Il s’appelait Godefroi Flegmon.
Ses amis l’avaient mis au défi. Il avait accepté. Il devrait noter pendant trente jours ses observations sur l’actualité, telle qu’elle lui était relayée par les médias. Pour quoi faire? Pour rien. Rien de prévu en tout cas.
Il devait commencer ce soir.
* * *
Extraits du journal de Godefroi Flegmon
1er avril 2012
« Ils se sont succédé à l’écran toute la soirée pour marteler ce qu’ils présentaient comme une évidence.
Une fatalité, ou presque: nous n’avons plus les moyens de se payer tous ces services publics.
— Vous les avez pourtant déjà défendus, monsieur le chroniqueur…
— Oui, mais les choses ont bien changées depuis…
Bien sûr… il fallait y penser!
La solution serait donc de moduler le prix des services en fonction des revenus de ceux qui utilisent les services. Que les plus riches paient plus cher, ce serait plus juste, a-t-il dit d’un air généreux.
Bullshit!
— Comment peut-on accepter que les riches d’Outremont (comme moi, insiste le chroniqueur) ne paient que 7$ par jours pour faire garder leur enfant alors qu’ils ont les moyens de faire des voyages deux fois par année? Il me semble qu’ils devraient payer plus cher. Ce serait plus juste…
C’est peut-être parce qu’on ne veut pas que ceux qui paient plus cher exigent des services différents des autres? ou que ceux qui ne bénéficient pas des services parce qu’ils n’ont pas d’enfants ou qu’ils ne sont pas malades ne demandent pas d’être exemptés des coûts du système de garderie, du système scolaire ou du système de santé?

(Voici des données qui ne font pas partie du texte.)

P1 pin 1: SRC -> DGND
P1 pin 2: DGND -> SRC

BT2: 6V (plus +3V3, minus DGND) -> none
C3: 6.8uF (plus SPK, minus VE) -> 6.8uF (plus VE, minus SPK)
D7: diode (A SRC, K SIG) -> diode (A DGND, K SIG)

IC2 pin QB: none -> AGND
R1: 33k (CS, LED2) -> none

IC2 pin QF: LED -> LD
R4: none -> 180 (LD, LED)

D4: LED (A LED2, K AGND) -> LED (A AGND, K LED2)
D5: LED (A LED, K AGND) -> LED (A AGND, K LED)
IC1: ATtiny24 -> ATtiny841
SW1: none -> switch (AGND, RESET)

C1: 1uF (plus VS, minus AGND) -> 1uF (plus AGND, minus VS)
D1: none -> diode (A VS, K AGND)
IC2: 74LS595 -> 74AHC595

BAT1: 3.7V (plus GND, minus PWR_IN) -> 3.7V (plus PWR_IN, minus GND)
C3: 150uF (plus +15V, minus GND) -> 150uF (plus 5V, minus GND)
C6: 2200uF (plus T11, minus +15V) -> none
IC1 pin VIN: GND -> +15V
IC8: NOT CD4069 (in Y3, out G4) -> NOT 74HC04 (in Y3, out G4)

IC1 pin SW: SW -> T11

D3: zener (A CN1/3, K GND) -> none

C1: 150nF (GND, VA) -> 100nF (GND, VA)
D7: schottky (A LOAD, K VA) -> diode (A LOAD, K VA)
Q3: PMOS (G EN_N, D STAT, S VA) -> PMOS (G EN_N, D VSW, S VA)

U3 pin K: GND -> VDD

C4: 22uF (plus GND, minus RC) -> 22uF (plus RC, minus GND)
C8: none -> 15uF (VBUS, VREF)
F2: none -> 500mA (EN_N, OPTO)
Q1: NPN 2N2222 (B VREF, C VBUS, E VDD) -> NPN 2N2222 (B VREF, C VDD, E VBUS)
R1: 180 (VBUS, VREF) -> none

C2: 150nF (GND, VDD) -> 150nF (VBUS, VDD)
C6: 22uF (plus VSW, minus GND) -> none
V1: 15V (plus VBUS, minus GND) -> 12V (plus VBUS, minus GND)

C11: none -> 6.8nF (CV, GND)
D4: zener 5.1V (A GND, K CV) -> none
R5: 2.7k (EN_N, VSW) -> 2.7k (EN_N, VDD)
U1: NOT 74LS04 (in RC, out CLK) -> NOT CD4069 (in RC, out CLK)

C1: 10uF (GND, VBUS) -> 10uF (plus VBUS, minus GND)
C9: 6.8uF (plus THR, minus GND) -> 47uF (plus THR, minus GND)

Ce qui est équitable, ce n’est pas toujours ce qui apparaît plus juste au premier regard. Ce qui est équitable, ce qui est vraiment juste, c’est que tous les citoyens soient également considérés quand il est question de services publics, et, ce quel que soit leur revenu.
Un système universel — comme les garderies, les écoles et la santé — c’est quelque chose qu’on juge absolument essentiel au bon développement de la société — quelque chose qui doit rester hors de la logique de marché. C’est quelque chose qui doit être financé par les impôts — et surtout pas dans une logique d’utilisateurs payeurs. C’est quelque chose pour lequel chacun doit payer par l’entremise de l’impôt sur le revenu, et, cela, indifféremment de l’usage qu’il fait des services publics.
Mais j’ai comme l’impression que c’est de plus en plus tabou de parler de l’impôt — et de la solidarité.
Y’a peut-être des gens qui ont intérêt à ce qu’on en parle pas trop…
…des gens qui sont même prêts à payer spontanément 20$ de plus par jour pour envoyer leurs enfants à la garderie plutôt que de nous voir parler du rôle fondamental de l’imposition pour assurer la distribution de la richesse. Peut-être parce qu’ils savent que ça leur coûterait pas mal plus que 20$ par jours si on analysait tout ça plus en profondeur et qu’on se mettait à (re)parler de solidarité entre les classes sociales et entre les générations.
Je dis ça de même…
Ce serait peut-être bien qu’on fasse une petite place à un économiste-pédagogue quelque part entre toutes ces images de manifestations étudiantes pour nous aider tous à comprendre ça… pour sortir du spectaculaire et entrer un peu plus dans le véritable débat politique.
Qui sait? Peut-être demain soir… »
Merci Clément!
Cher Godefroi,
Puisque Clément rend public ton journal, je me permets d’ajouter mon grain de sel. Ou de sable, selon l’interprétation que tu en feras.
« Ce qui est équitable, ce qui est vraiment juste, c’est que tous les citoyens soient également considérés quand il est question de services publics, et, ce quel que soit leur revenu. », affirmes-tu.
Quel que soit leur revenu? L’équité et la justice devraient aussi et même d’abord s’appliquer au revenu. Tant que tous n’auront pas droit à un revenu décent, ‘équité’ et ‘justice’ ne seront que des mots.